▸ **WORK TO BE COMPLETED**
All entries should be copied exactly; the pictures stay out.

[Records excerpted from a collection]

=== Section Start ===

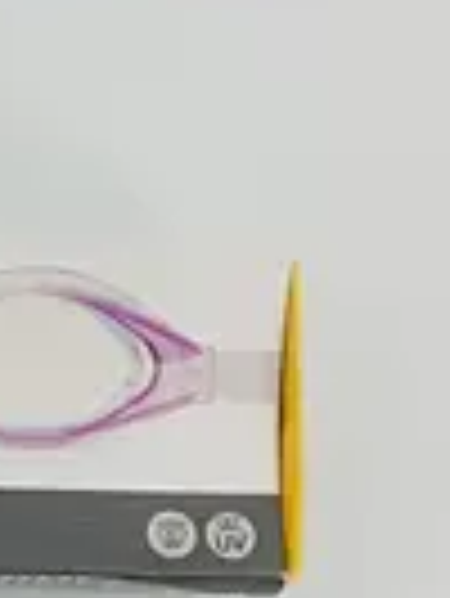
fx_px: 1454
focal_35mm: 84
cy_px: 472
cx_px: -148
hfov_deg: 16.5
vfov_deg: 23.0
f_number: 1.8
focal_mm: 4.22
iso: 80
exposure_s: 1/100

=== Section End ===

▸ **OUTPUT FOR THIS EXERCISE**
fx_px: 1454
focal_35mm: 84
cy_px: 472
cx_px: -148
hfov_deg: 16.5
vfov_deg: 23.0
f_number: 1.8
focal_mm: 4.22
iso: 80
exposure_s: 1/100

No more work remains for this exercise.